Negli ultimi dieci anni Nino Caianiello “aveva creato un radicato sistema clientelare” con la “sua concreta possibilità di influire sull’esito delle campagne elettorali dei candidati politici locali”, poiché “era una figura di assoluto rilievo ” in Forza Italia, “non solo nella provincia di Varese” ma nell’intera Lombardia. Lo scrive il Tribunale del Riesame milanese, presieduto da Cesare Tacconi, nelle prime motivazioni depositate di una delle tante decisioni con cui, nelle scorse settimane, sono stati respinti i ricorsi degli arrestati (43 le misure cautelari e molti di più gli indagati, compresa Lara Comi e il governatore Attilio Fontana), tra cui anche quello dell’ex vice coordinatore lombardo di Forza Italia, Pietro Tatarella. Nelle motivazioni, che confermano il quadro dell’inchiesta della procura di Milano, i giudici spiegano che Caianiello disponeva di un “vasto bacino di voti” e che l’associazione a delinquere era in grado di “penetrare nelle strutture societarie pubbliche”

In una trentina di pagine i giudici, oltre a spiegare nel dettaglio perché hanno respinto il ricorso di Stefano Besani, avvocato finito ai domiciliari per una presunta corruzione, tracciano il quadro della “cricca” – guidata da Caianiello, soprannominato il “Mullah” e finito in carcere con il blitz della Dda di Milano del 7 maggio scorso – che si sarebbe occupata, allo stesso tempo, di un giro di mazzette, appalti e nomine pilotate e finanziamenti illeciti alla politica, reato di cui è accusato anche il deputato azzurro Diego Sozzani, per il quale pende alla Camera la richiesta di arresto.

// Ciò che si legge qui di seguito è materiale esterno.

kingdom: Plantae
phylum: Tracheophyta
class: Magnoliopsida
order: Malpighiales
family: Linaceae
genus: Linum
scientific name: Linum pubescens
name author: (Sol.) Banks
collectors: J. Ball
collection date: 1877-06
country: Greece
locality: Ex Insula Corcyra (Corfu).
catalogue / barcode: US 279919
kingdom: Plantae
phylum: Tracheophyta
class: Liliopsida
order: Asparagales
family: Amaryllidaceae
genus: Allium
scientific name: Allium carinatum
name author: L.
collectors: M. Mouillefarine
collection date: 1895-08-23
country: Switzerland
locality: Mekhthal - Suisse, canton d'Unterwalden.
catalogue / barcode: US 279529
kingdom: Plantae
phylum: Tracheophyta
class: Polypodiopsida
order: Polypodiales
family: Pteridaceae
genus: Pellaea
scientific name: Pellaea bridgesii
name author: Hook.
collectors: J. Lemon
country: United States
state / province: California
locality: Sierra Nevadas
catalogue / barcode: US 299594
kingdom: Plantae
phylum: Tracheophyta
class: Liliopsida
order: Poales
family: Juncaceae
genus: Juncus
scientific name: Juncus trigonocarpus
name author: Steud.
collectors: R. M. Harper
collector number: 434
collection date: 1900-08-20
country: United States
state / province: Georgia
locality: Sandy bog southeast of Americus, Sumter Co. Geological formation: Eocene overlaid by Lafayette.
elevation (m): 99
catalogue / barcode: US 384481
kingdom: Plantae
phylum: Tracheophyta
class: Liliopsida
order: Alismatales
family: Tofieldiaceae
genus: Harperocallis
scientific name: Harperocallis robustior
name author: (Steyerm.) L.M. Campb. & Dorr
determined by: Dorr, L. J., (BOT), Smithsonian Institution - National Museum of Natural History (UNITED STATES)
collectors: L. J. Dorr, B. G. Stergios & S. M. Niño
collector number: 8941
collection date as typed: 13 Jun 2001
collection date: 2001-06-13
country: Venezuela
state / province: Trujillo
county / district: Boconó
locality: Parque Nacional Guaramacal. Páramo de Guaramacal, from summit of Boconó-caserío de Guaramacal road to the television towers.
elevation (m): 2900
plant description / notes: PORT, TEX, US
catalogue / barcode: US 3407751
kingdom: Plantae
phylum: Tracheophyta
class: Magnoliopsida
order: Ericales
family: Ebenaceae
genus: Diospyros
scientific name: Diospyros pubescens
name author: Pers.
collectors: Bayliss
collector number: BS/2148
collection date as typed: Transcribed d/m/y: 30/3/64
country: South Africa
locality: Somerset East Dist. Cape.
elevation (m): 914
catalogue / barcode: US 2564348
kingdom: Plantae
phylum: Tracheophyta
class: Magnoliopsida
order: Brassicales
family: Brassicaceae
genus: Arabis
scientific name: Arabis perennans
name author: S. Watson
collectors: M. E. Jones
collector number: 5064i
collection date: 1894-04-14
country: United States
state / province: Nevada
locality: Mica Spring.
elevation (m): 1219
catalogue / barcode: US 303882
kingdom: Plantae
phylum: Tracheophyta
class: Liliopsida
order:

Caianiello, scrivono i giudici, “aveva la funzione di trait d’union tra l’area della provincia di Varese e quella milanese”, perché rappresentava anche per i “sodali milanesi” il “ruolo di fondamentale garante della realizzabilità di progetti criminosi e delle occasioni di illecito guadagno”. E le indagini “hanno dimostrato la sussistenza” di “intrecci e avvicendamenti operativi tra l’associazione capeggiata da Caianiello” e quella guidata dall’imprenditore Daniele D’Alfonso della Ecol-service, finito in carcere anche con l’accusa di aver favorito una cosca della ‘ndrangheta. Caianiello era anche “il raccordo con gli esponenti regionali e provinciali del mondo politico e delle istituzioni” e “di fatto” esercitava “funzioni pubbliche” in tutte le “più importanti società partecipate della provincia di Varese”. 

I giudici mettono in luce anche come il presunto “burattinaio” nelle Regionali lombarde del 2018 sia riuscito “a far eleggere al Consiglio regionale” un “giovanissimo candidato di sua strettissima fiducia, Angelo Palumbo, facendogli peraltro ottenere successivamente anche la presidenza di un’importante commissione consiliare (quella dell’Agricoltura), attivandosi anche per il finanziamento illecito della sua campagna elettorale”. Gli “uomini giusti al posto giusto”, scrive ancora il Riesame, garantivano “ai due sodalizi, in sinergica collaborazione e in modo trasversale, benefici e arricchimento”.